◆ **TASK OBJECTIVE**: Report every line below that has the string "Naarden" in it.

◆ **Extracted page text data**:
..............................

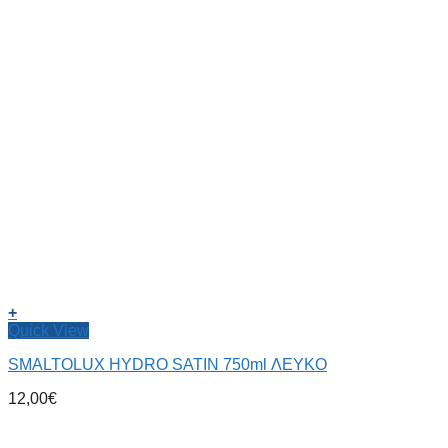
+
Quick View
SMALTOLUX HYDRO SATIN 750ml ΛΕΥΚΟ
12,00
€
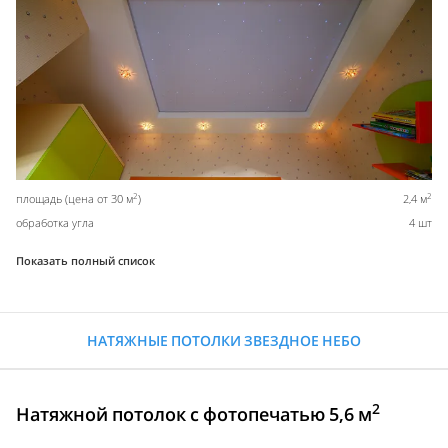
2
2
площадь (цена от 30 м
)
2,4 м
обработка угла
4 шт
Показать полный список
НАТЯЖНЫЕ ПОТОЛКИ ЗВЕЗДНОЕ НЕБО
2
Натяжной потолок с фотопечатью 5,6 м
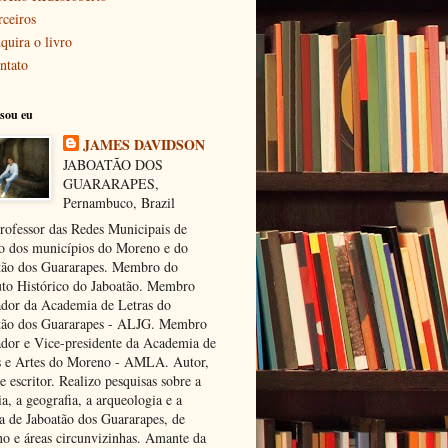
rceiros
quira o livro
ntato
sou eu
JAMES DAVIDSON
JABOATÃO DOS
GUARARAPES,
Pernambuco, Brazil
rofessor das Redes Municipais de
o dos municípios do Moreno e do
tão dos Guararapes. Membro do
tuto Histórico do Jaboatão. Membro
dor da Academia de Letras do
tão dos Guararapes - ALJG. Membro
dor e Vice-presidente da Academia de
s e Artes do Moreno - AMLA. Autor,
e escritor. Realizo pesquisas sobre a
ia, a geografia, a arqueologia e a
ra de Jaboatão dos Guararapes, de
o e áreas circunvizinhas. Amante da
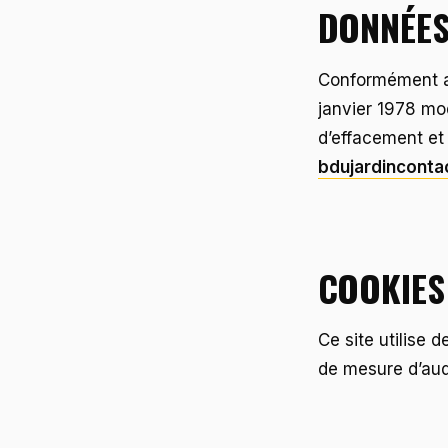
DONNÉES
Conformément au
janvier 1978 mod
d’effacement et 
bdujardincont
COOKIES
Ce site utilise
de mesure d’au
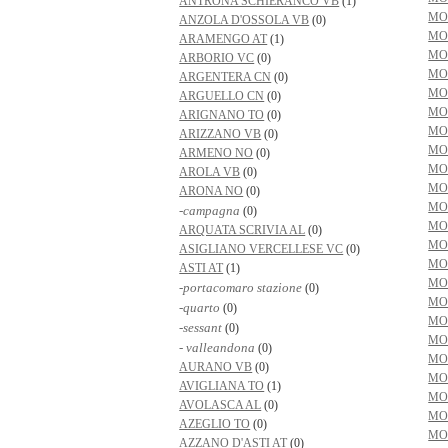
ANTRONA SCHIERANCO VB
(1)
MO
ANZOLA D'OSSOLA VB
(0)
MO
ARAMENGO AT
(1)
MO
ARBORIO VC
(0)
MO
ARGENTERA CN
(0)
MO
ARGUELLO CN
(0)
MO
ARIGNANO TO
(0)
MO
ARIZZANO VB
(0)
MO
ARMENO NO
(0)
MO
AROLA VB
(0)
MO
ARONA NO
(0)
MO
-campagna
(0)
MO
ARQUATA SCRIVIA AL
(0)
MO
ASIGLIANO VERCELLESE VC
(0)
MO
ASTI AT
(1)
MO
-portacomaro stazione
(0)
MO
-quarto
(0)
MO
-sessant
(0)
MO
- valleandona
(0)
MO
AURANO VB
(0)
MO
AVIGLIANA TO
(1)
MO
AVOLASCA AL
(0)
MO
AZEGLIO TO
(0)
MO
AZZANO D'ASTI AT
(0)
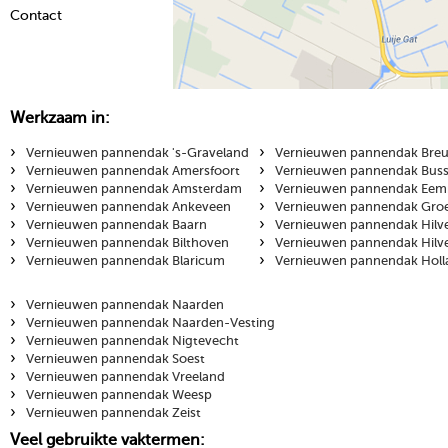
Contact
Werkzaam in:
›
›
Vernieuwen pannendak 's-Graveland
Vernieuwen pannendak Breu
›
›
Vernieuwen pannendak Amersfoort
Vernieuwen pannendak Bus
›
›
Vernieuwen pannendak Amsterdam
Vernieuwen pannendak Eem
›
›
Vernieuwen pannendak Ankeveen
Vernieuwen pannendak Gro
›
›
Vernieuwen pannendak Baarn
Vernieuwen pannendak Hilv
›
›
Vernieuwen pannendak Bilthoven
Vernieuwen pannendak Hilv
›
›
Vernieuwen pannendak Blaricum
Vernieuwen pannendak Holl
›
Vernieuwen pannendak Naarden
›
Vernieuwen pannendak Naarden-Vesting
›
Vernieuwen pannendak Nigtevecht
›
Vernieuwen pannendak Soest
›
Vernieuwen pannendak Vreeland
›
Vernieuwen pannendak Weesp
›
Vernieuwen pannendak Zeist
Veel gebruikte vaktermen:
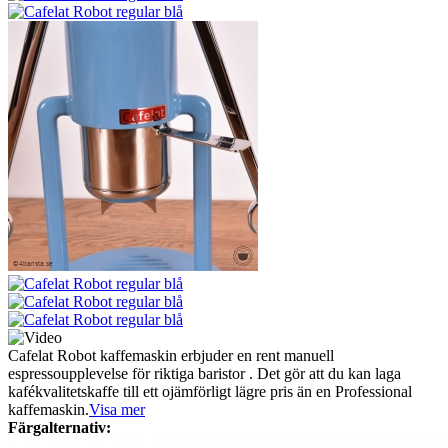
Cafelat Robot kaffemaskin erbjuder en rent manuell
espressoupplevelse för riktiga baristor . Det gör att du kan laga
kafékvalitetskaffe till ett ojämförligt lägre pris än en Professional
kaffemaskin.
Visa mer
Färgalternativ:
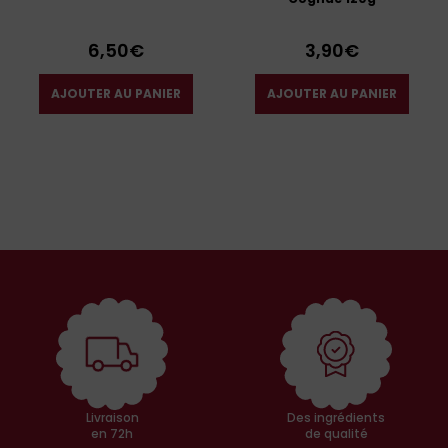
6,50
€
3,90
€
AJOUTER AU PANIER
AJOUTER AU PANIER
Livraison
Des ingrédients
en 72h
de qualité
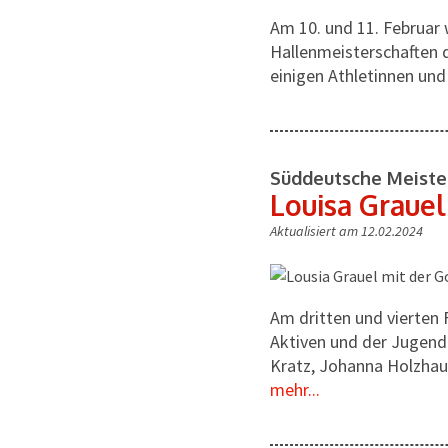
Am 10. und 11. Februar 
Hallenmeisterschaften 
einigen Athletinnen und
Süddeutsche Meiste
Louisa Grauel
Aktualisiert am 12.02.2024
Am dritten und vierten
Aktiven und der Jugend
Kratz, Johanna Holzhaue
mehr...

..............................

◆ **ANSWER AREA**:
Vernieuwen pannendak Naarden
Vernieuwen pannendak Naarden-Vesting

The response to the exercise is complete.